Donald Trump’s deepening legal woes have rendered him a far less compelling candidate for president, Republican rival Chris Sununu has warned, as several top GOP figures spoke out against the former reality TV star’s campaign for re-election to the White House on Sunday.
“This is not the Donald Trump of 2016, don’t fool yourself,” New Hampshire’s Republican Governor Chris Sununu – a noted Trump critic – said during an interview with ABC on Sunday. “He doesn’t have the energy, he doesn’t have the fastball.”
Sununu, who is not running for president in 2024, added that Trump’s candidacy effectively boils down to him “droning on for 90 minutes in his long-form speeches about his legal battles, as opposed to talking about the future of the country.”
Polling data indicates that Trump tops the list of Republican contenders vying to challenge presumptive Democratic candidate Joe Biden next year, even as the former president remains mired in various legal issues.
However, Sununu suggests that Trump’s consistent claims of witch-hunts and political persecutions are beginning to sound hollow. “Ever seen a soap opera?” he said to ABC’s Jonathan Karl. “They get kind of boring.

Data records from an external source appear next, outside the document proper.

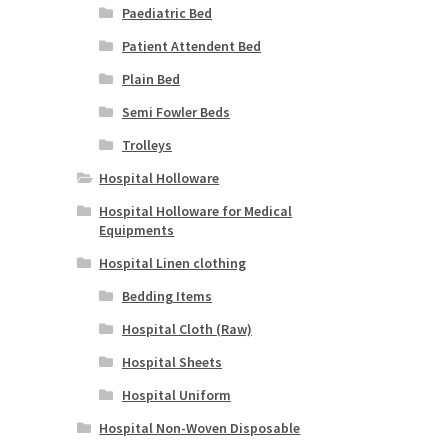
Paediatric Bed
Patient Attendent Bed
Plain Bed
Semi Fowler Beds
Trolleys
Hospital Holloware
Hospital Holloware for Medical
Equipments
Hospital Linen clothing
Bedding Items
Hospital Cloth (Raw)
Hospital Sheets
Hospital Uniform
Hospital Non-Woven Disposable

The only thing worse is the re-run of the soap opera. And that is what he is bringing.”
Elsewhere on Sunday, New Jersey Governor Chris Christie also joined in on the Trump pile-on. Speaking to CNN while referencing Trump’s federal indictment for allegedly illegally retaining classified government documents at his Florida estate and the subsequent claims of obstruction of justice, Christie said that “these guys were acting like the Corleones with no experience.”
Trump is also heavily linked to a separate federal indictment linked to his actions ahead of the January 6, 2021 riots at the US Capitol. He denies all wrongdoing.
Vivek Ramaswamy, the Republican presidential candidate 40 years Trump’s junior, also spoke to CNN on Sunday but said that, should Trump be convicted in the classified documents case, he would move to pardon the former president from what he described as a “politicized prosecution.”
Former South Carolina governor Nikki Haley toed a similar line on CBS on Sunday. Trump’s alleged actions, if proven true, were “incredibly dangerous to our national security” but that a presidential pardon under her administration could be in the best interests of the country.
However, addressing the charges against Trump – and perhaps even the ex-president himself – Haley added that “we have to move forward. We’ve got to quit living in the past.”
And in comments seemingly aimed at Ramaswamy’s apparent fealty to Trump, Haley added that “anybody who promises pardons during a presidential campaign is not serving our system of justice well.”